⑤ 二輪車はブレーキ構成部品が傷みやすい
二輪車はマスターシリンダーやブレーキレバー等の
制動装置の要が外に露出しています。
マスターシリンダーのピストンに、ブレーキレバーが当たる部分。
単体で見るとこんな感じです。
ブーツを外すとこんな感じです
このゴムも経年と共に劣化していくので、二輪車の方がメンテナンスに関してはシビアになります。
最後に
⑥ バイクもABS義務化へ
2021年10月から中型の二輪車は全て、ABSユニットの装着が義務化されます。
ABSユニット(※正確にはハイドロリックユニット)は
現在、新規の2輪車においてはABSの搭載は、既に義務付けられています。
厳密には
125cc以上 = ABS
50~124cc = ABS または CBS
50cc以下 = 義務なし
ちなみに2018年の規制以前から発売されている
継続車に関しては移行期間が設けられていて
2021年9月までは対象外とされています。
なので現在はバイクのABS装着化の、過渡期になっていて
同じ車種でもABSの搭載されているタイプと、ABS無しのタイプが混在している状態です。
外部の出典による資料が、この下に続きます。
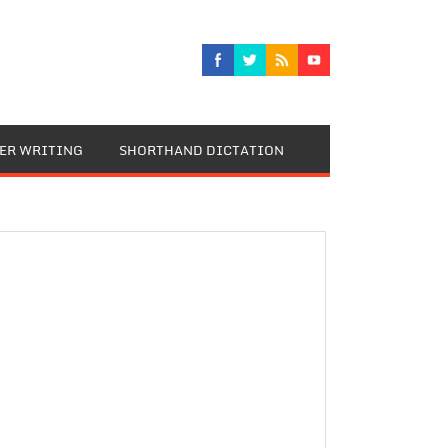
TER WRITING
SHORTHAND DICTATION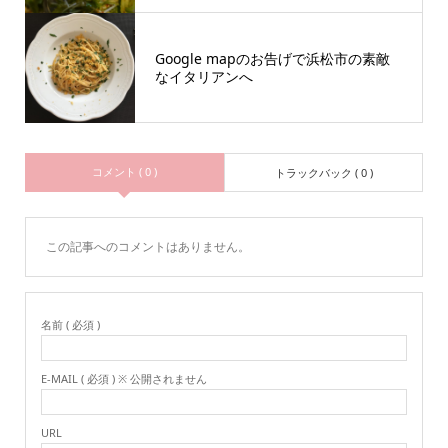
Google mapのお告げで浜松市の素敵
なイタリアンへ
コメント ( 0 )
トラックバック ( 0 )
この記事へのコメントはありません。
名前 ( 必須 )
E-MAIL ( 必須 ) ※ 公開されません
URL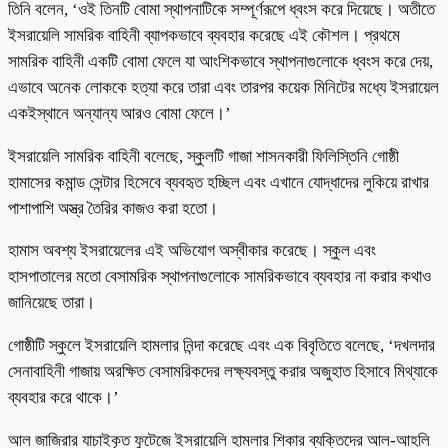
তিনি বলেন, ‘ওই তিনটি বোমা স্থাপনাটিকে সম্পূর্ণরূপে ধ্বংস করে দিয়েছে। অতীতে
ইসরায়েলি সামরিক বাহিনী ব্যাপকভাবে ব্যবহার করেছে এই কৌশল। প্রথমে
সামরিক বাহিনী একটি বোমা ফেলে যা আংশিকভাবে স্থাপনাগুলোকে ধ্বংস করে দেয়,
এভাবে অনেক লোককে হত্যা করে তারা এবং তারপর কয়েক মিনিটের মধ্যে ইসরায়েল
একইস্থানে অন্যান্য আরও বোমা ফেলে।’
ইসরায়েলি সামরিক বাহিনী বলেছে, স্কুলটি গাজা শাসনকারী ফিলিস্তিনি গোষ্ঠী
হামাসের কমান্ড সেন্টার হিসেবে ব্যবহৃত হচ্ছিল এবং এখানে যোদ্ধাদের লুকিয়ে রাখার
পাশাপাশি অস্ত্র তৈরির কাজও করা হতো।
হামাস অবশ্য ইসরায়েলের এই অভিযোগ অস্বীকার করেছে। স্কুল এবং
হাসপাতালের মতো বেসামরিক স্থাপনাগুলোকে সামরিকভাবে ব্যবহার না করার কথাও
জানিয়েছে তারা।
গোষ্ঠীটি স্কুলে ইসরায়েলি হামলার নিন্দা করেছে এবং এক বিবৃতিতে বলেছে, ‘দখলদার
সেনাবাহিনী গাজায় অরক্ষিত বেসামরিকদের লক্ষ্যবস্তু করার অজুহাত হিসাবে মিথ্যাকে
ব্যবহার করে থাকে।’
আল জাজিরার যাচাইকৃত ফুটেজে ইসরায়েলি হামলার শিকার ব্যক্তিদের আল-আহলি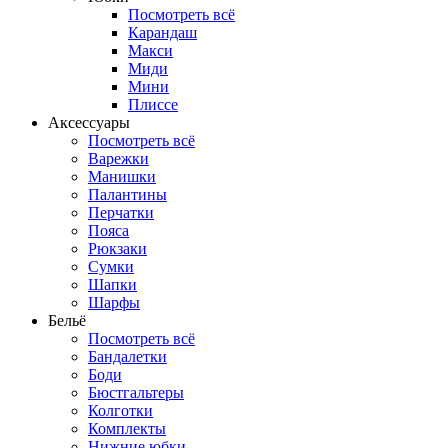
Посмотреть всё
Карандаш
Макси
Миди
Мини
Плиссе
Аксессуары
Посмотреть всё
Варежки
Манишки
Палантины
Перчатки
Пояса
Рюкзаки
Сумки
Шапки
Шарфы
Бельё
Посмотреть всё
Бандалетки
Боди
Бюстгальтеры
Колготки
Комплекты
Нижние юбки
私のバルカンSもそうで、ABSの搭載を任意で選べました。
バルカンSの場合はABSの設定を選ぶと
5万円も高くなり、価格的には高い装備でした。
今後は全ての中型バイクにABSの搭載されるので、大量発注により、ABSの搭載コストが一気に下がる事が予想されます。
またバイクのホイールロックによる悲しい事故も減るので、ライダーにとっては歓迎すべき変化と言えます。
ちなみにABSユニットはマスターシリンダーと、キャリパーの間に油圧を遮断できる構造になっています。
センサーがホイールの回転を監視していて、走行中にホイールがロックを感知すると、ABSユニットが直ちに介入して
油圧を遮断してホイールのロックを解いて、再び回転させます。
そしてすぐに油圧を開放してブレーキを効かせます。
この油圧の遮断、開放を瞬間的に繰り返す事で、ホイールのロックを防ぐ事を実現しています。